1815 - Humble beginnings

 George Boole was born on 2 November 1815 in the English cathedral city of Lincoln.

The first child of John and Mary Ann Boole, his family circumstances were very modest. George’s father was a shoemaker and his mother a lady’s maid. After marrying in London in 1806, his parents had moved to Lincoln where John Boole opened a boot and shoe shop in Silver Street.

Following George’s birth, Mary Ann Boole bore three further children - Mary Ann in 1818, William in 1819 and Charles in 1821.

The family was not prosperous, but his father had intellectual aspirations. John Boole had developed a passion for science and mathematics, and for making scientific and optical instruments. It seems that he pursued scientific interests to the detriment of his business.

John was George’s first mathematics teacher and strongly encouraged his son’s academic development. Together they built cameras, kaleidoscopes, microscopes, telescopes and a sundial.

1820s - Young Prodigy

Before the age of two, George Boole attended his first classes at a school in Lincoln for the children of tradesmen. A year later, he went to a commercial school run by a friend of his father.

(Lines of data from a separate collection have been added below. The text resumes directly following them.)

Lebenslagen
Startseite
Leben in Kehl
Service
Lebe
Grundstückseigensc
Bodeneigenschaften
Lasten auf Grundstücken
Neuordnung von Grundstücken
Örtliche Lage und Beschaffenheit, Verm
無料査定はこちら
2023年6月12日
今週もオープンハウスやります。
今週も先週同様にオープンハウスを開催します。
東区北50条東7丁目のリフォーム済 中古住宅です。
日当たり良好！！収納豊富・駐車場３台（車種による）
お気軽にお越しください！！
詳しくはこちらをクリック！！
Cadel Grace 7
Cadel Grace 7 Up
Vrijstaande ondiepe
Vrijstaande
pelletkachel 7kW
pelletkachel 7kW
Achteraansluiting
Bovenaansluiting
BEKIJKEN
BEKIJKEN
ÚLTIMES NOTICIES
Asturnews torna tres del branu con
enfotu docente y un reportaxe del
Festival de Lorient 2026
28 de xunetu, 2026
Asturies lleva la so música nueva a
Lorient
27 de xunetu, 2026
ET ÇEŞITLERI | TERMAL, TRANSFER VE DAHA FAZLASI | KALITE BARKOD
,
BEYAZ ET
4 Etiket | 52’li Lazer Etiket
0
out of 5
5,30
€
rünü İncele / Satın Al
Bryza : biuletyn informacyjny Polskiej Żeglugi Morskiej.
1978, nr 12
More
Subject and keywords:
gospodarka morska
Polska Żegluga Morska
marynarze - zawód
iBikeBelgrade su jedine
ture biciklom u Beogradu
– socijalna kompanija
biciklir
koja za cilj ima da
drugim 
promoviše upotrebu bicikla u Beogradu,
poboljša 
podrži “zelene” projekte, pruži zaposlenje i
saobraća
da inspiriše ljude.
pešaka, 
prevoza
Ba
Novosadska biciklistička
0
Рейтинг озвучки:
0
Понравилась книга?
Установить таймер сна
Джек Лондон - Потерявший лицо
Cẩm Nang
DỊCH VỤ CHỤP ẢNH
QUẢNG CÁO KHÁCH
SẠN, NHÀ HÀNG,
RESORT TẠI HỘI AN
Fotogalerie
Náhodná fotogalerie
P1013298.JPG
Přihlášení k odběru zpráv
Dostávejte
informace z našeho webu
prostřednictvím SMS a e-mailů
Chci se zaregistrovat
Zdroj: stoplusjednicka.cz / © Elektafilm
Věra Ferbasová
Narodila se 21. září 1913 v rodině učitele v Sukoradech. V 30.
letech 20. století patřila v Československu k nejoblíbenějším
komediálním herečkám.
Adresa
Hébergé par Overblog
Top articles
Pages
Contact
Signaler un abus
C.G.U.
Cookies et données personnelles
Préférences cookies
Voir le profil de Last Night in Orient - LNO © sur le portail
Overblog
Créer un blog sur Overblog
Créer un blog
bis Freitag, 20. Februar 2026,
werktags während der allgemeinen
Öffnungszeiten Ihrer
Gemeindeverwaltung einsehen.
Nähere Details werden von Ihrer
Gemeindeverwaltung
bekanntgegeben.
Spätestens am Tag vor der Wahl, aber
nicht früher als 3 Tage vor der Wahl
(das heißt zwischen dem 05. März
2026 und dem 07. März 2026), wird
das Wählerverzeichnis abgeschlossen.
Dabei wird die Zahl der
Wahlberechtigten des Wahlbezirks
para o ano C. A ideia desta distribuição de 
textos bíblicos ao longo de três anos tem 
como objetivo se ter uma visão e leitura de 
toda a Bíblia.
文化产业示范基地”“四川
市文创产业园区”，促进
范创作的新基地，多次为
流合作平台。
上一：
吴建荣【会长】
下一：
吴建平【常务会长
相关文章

Aged seven, he moved to a primary school and over the next three years his talent for languages and translation became apparent. His father arranged for additional instruction in Latin from William Brooke, a Lincoln bookseller and printer, who gave George great encouragement.

Soon, the young Boole’s appetite for knowledge was outpacing the ability of his teachers. Having mastered Latin, he went on to teach himself Greek and at the age of 14 translated Ode to the Spring, a poem attributed to Meleager, of which his father was so proud that he had it published.

In 1828, Boole entered Bainbridge’s Commercial Academy in Fish Hill, Lincoln. A commercial school was the most his parents could afford but, rather than accept its limitations, George forged ahead with his Latin, Greek and algebra, and taught himself French, German and later Italian.